For much of our long sojourn in exile, we didn’t need any reminders.
As we wandered from country to country, facing relentless persecution wherever we went, we were forcibly reminded of our unique mission on a daily basis. There were streets — or entire neighborhoods, or even cities — where a Jew who dared enter was brutally beaten. For centuries, Jews were barred from engaging in many trades, and were often terribly mistreated by local landowners.
In a sense, it was a blessing in disguise. For again and again in the course of history, whenever we grew too comfortable in our surroundings and forgot we were Jews in exile, we were tragically reminded of our mission through expulsions and other national tragedies.
An essential part of our mission — to the greatest extent possible — consists of humility and subjugation toward the other nations, even toward our oppressors.

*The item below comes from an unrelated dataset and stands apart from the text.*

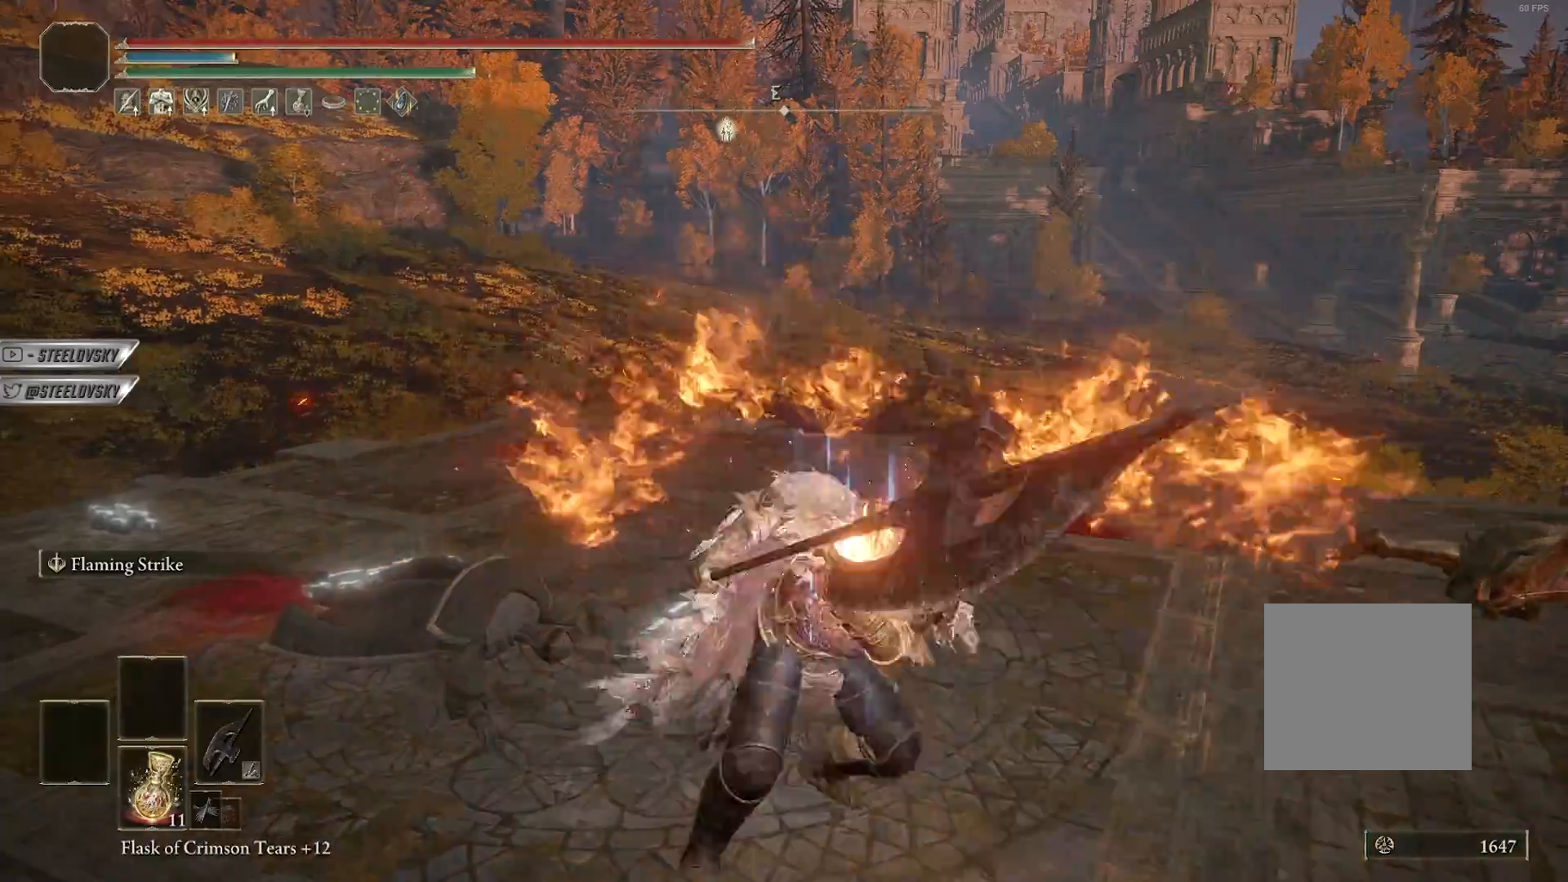
{"buttons": ["L2"], "left_stick": "up-right", "right_stick": "center", "events": [[167, "left_stick", "up-right"], [350, "L2", "down"]]}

The Seforno in Parashas Vayishlach teaches that it was the fact that Yaakov Avinu humiliated himself by bowing before Esav that turned his archenemy — albeit temporarily — into a peaceful brother. He adds that if this approach would have been adopted by the Biryonim instead of fighting against the Romans, the second Beis Hamikdash would not have been destroyed.
Only when there is absolutely no other recourse must we take an approach of confrontation — and even then we must remember that we are Jews in exile.
A Jew in exile has both an opportunity and an obligation to speak up — in the appropriate manner — when he feels that Jewish lives are in danger anywhere in the world. We are privileged to live in a medinah shel chessed, a democracy that gives us both Freedom of Religion and Freedom of Speech, and it is perfectly appropriate and necessary to express concern, even angst, over policies of the American government. However, we must still never forget that both the Jews in the Diaspora and the Jews living in Eretz Yisrael are very much in exile, and any distraction from this fact puts us all in grave danger.
In recent days there has been much discussion about the decision of the Israeli Prime Minister to address the American Congress.
In private conversations, three respected Rabbanim stressed to me that the Israeli premier’s decision to choose direct confrontation with the American president by delivering his address in this venue was the polar opposite of our mission as Jews in exile, and therefore a grave mistake.
Some have argued that the looming threat from Iran is so frightening, that this speech was part of an appropriate hishtadlus. Indeed, a fourth Rav with whom I discussed the matter declined to take a definitive position, as he felt he could not rule out this possibility.
However, even if one would take the position that the speech and location were appropriate, such an address should have been delivered as befitting a Jew in exile. It should have had a tone of humility instead of what some felt was open condescension to those who disagree with him. It should have been begging for mercy instead of lecturing.
Most importantly, the prime minister’s declaration during his speech that now the Jewish people can defend themselves on their own is an extremely dangerous phenomenon.
His words were, of course, a denial of reality. It is absurd for a government that was unable to prevent Jews from being massacred as they davened in a shul in Yerushalayim, and can’t even provide secure passage for those who want to visit their parents’ kevarim on Har Hazeisim, to think that it can, on its own, counter the threat of a nuclear Iran.
But what is more frightening is that, as every Torah Jew knows, words of kefirah, expressions of kochi v’otzem yadi, create a danger far greater than any posed by the most fearsome physical enemy.
As every true student of Tanach is aware, it is only when our people suffered from spiritual weakness that our physical enemies were able to harm us. Furthermore, any harm done to the physical part of a mortal being pales in comparison to the damage done to the eternal Jewish soul.
It would be the ultimate hypocrisy for a speech based on kochi v’otzem yadi to be considered an appropriate hishtadlus. As every Torah Jew realizes, the primary response to the danger posed by Iran must be a strengthening of our emunah and a total reliance on Hashem, and only Hashem.
I can imagine the question in the minds of some readers: What do you expect from a secular leader, one whose government has been the most hostile to Torah Jewry since the founding of the state?
Indeed, I don’t expect anything better from a prime minister whose viewpoint on most matters is at odds with our hashkafah.
Rather, it is we Torah-believing Jews who must be on guard, and not allow deeply rooted and very valid concerns about the policies of an American president to blind us to an even greater danger. We must stress at all times, in our thoughts and our conversations, the grave peril that even a hint of kochi v’otzem yadi represents.
The more we seek to emphasize the fact that we are Jews in exile, the more we seek to fortify our own emunah and bitachon, and the more strongly we repudiate any insinuations that call for reliance on mortals, the more zechuyos we will arouse for Heavenly protection.
May we all be granted the wisdom to do so.